What does a Lumen mean?
A lumen is the amount of light a certain lamp gives off. If replacing a standard 150 Watt light bulb which gives off around 2600 Lumens, using a 42 Watt CFL or a 25 Watt LED is about the equivalent. This lowers the needed power of the light by over a quarter of the required power to produce the same light. A 70 Watt LED fixture can produce 7000 Lumens or more and replace most highway and parking lot lighting fixtures to a more efficient and cost effecting light. This is becoming more efficient every day.
Why this is important to solar lighting?
Solar lighting needs to take into consideration both the Lumens and the Wattage of a lamp. The wattage provides the needed power from the solar power and battery system to power the solar light fixture for the required amount of time and the Lumens determines how much light is given off by the lamp. The more efficient the fixture or lamp is, the more efficient the solar and the lower the cost of the complete system.
Solar lights are also typically lower to the ground and then can produce more lighting with a lower Watt lamp and using a higher Lumen efficiency. Want to know more about solar and LED lighting, check out: Why Solar Power and LED Lighting Makes a Perfect Combination.

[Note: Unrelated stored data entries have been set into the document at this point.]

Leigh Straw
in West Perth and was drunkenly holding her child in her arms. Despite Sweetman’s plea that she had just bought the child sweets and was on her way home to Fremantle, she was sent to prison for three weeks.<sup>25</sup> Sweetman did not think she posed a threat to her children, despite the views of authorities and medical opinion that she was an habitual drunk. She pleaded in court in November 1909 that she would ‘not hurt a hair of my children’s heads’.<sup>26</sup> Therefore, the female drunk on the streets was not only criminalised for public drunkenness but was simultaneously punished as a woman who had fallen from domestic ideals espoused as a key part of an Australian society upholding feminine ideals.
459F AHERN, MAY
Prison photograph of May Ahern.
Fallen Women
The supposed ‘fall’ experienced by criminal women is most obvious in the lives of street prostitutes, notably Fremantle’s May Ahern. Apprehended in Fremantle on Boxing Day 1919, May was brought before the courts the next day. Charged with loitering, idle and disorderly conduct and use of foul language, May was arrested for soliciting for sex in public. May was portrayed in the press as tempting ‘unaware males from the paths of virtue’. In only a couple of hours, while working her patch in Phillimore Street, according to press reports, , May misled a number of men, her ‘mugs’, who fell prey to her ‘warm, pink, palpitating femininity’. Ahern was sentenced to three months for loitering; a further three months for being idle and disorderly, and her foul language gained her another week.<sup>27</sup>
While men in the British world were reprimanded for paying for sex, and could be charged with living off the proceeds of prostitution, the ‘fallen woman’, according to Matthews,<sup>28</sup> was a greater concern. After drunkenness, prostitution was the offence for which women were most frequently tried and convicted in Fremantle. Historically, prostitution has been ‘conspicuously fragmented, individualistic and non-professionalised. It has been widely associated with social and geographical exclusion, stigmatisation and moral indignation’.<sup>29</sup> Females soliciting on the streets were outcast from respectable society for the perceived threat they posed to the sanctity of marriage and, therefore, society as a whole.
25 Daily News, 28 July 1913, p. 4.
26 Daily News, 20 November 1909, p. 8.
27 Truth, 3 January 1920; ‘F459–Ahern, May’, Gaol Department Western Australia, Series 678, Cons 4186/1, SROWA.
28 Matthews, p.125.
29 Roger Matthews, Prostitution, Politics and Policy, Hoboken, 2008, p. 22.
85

Most solar lighting systems use fixtures ranging from 20 Watt LED (2000+ Lumens) to 90 Watt LED (9000+ Lumens) and are typically in the 35 Watt to 50 Watt range for most applications. High security or light level requirements use the brighter lights and residential and remote areas use the lower range.

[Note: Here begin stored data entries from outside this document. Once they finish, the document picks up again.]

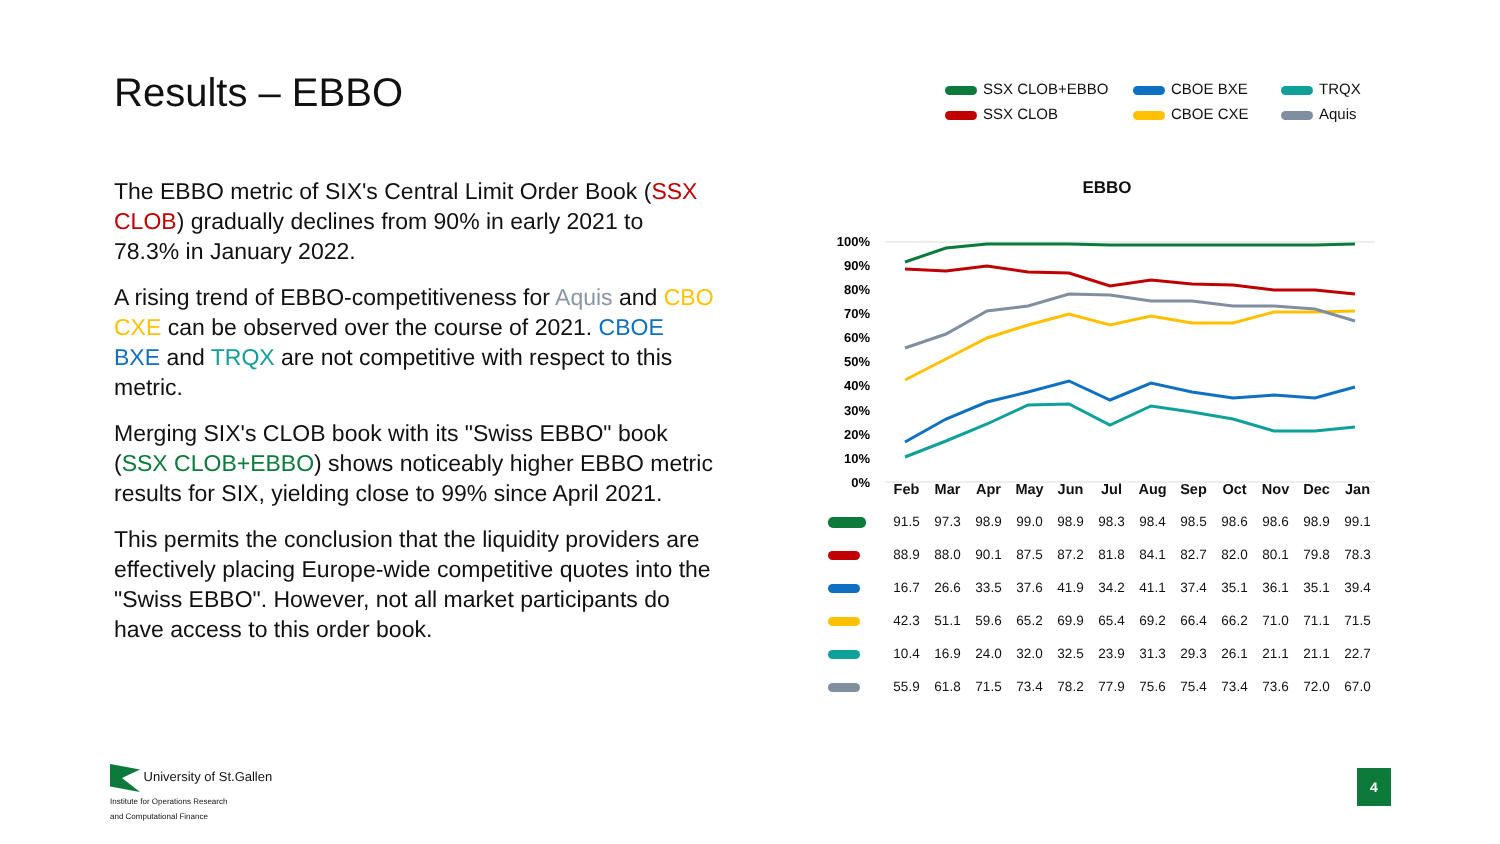Results – EBBO
SSX CLOB+EBBO
CBOE BXE
TRQX
SSX CLOB
CBOE CXE
Aquis
The EBBO metric of SIX's Central Limit Order Book (SSX CLOB) gradually declines from 90% in early 2021 to 78.3% in January 2022.
A rising trend of EBBO-competitiveness for Aquis and CBO CXE can be observed over the course of 2021. CBOE BXE and TRQX are not competitive with respect to this metric.
Merging SIX's CLOB book with its "Swiss EBBO" book (SSX CLOB+EBBO) shows noticeably higher EBBO metric results for SIX, yielding close to 99% since April 2021.
This permits the conclusion that the liquidity providers are effectively placing Europe-wide competitive quotes into the "Swiss EBBO". However, not all market participants do have access to this order book.
EBBO
100%
90%
80%
70%
60%
50%
40%
30%
20%
10%
0%
| | Feb | Mar | Apr | May | Jun | Jul | Aug | Sep | Oct | Nov | Dec | Jan |
| --- | --- | --- | --- | --- | --- | --- | --- | --- | --- | --- | --- | --- |
| | 91.5 | 97.3 | 98.9 | 99.0 | 98.9 | 98.3 | 98.4 | 98.5 | 98.6 | 98.6 | 98.9 | 99.1 |
| | 88.9 | 88.0 | 90.1 | 87.5 | 87.2 | 81.8 | 84.1 | 82.7 | 82.0 | 80.1 | 79.8 | 78.3 |
| | 16.7 | 26.6 | 33.5 | 37.6 | 41.9 | 34.2 | 41.1 | 37.4 | 35.1 | 36.1 | 35.1 | 39.4 |
| | 42.3 | 51.1 | 59.6 | 65.2 | 69.9 | 65.4 | 69.2 | 66.4 | 66.2 | 71.0 | 71.1 | 71.5 |
| | 10.4 | 16.9 | 24.0 | 32.0 | 32.5 | 23.9 | 31.3 | 29.3 | 26.1 | 21.1 | 21.1 | 22.7 |
| | 55.9 | 61.8 | 71.5 | 73.4 | 78.2 | 77.9 | 75.6 | 75.4 | 73.4 | 73.6 | 72.0 | 67.0 |
University of St.Gallen
Institute for Operations Research
and Computational Finance
4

And since most well manufactured LED fixtures, such as the Hubbell fixtures, provide directional LED. This means the lights is directed at the ground with specific distributions to provide the required coverage. Standard lamps are round and provide light / Lumens in all directions, whereas the LEDs push the light directly to the area it is needed. One of the biggest mistakes are people making the switch from older lamps at around 400 Watts and only moving down to a 300 Watt LED. A much lower wattage LED can be used. The ASL fixture provides replacements for 150 Watt, 250 Watt and 400 Watt HPS and MH lights using fixtures with a Wattage of 62 Watts, 123 Watts and 181 Watts.
In the end, taking into consideration the lighting levels and Lumens over the Wattage of the lamp will provide a more energy efficient lighting system. Higher Lumen and lower Wattage lamps, especially with LEDs, will provide the best lighting with the lowest energy costs.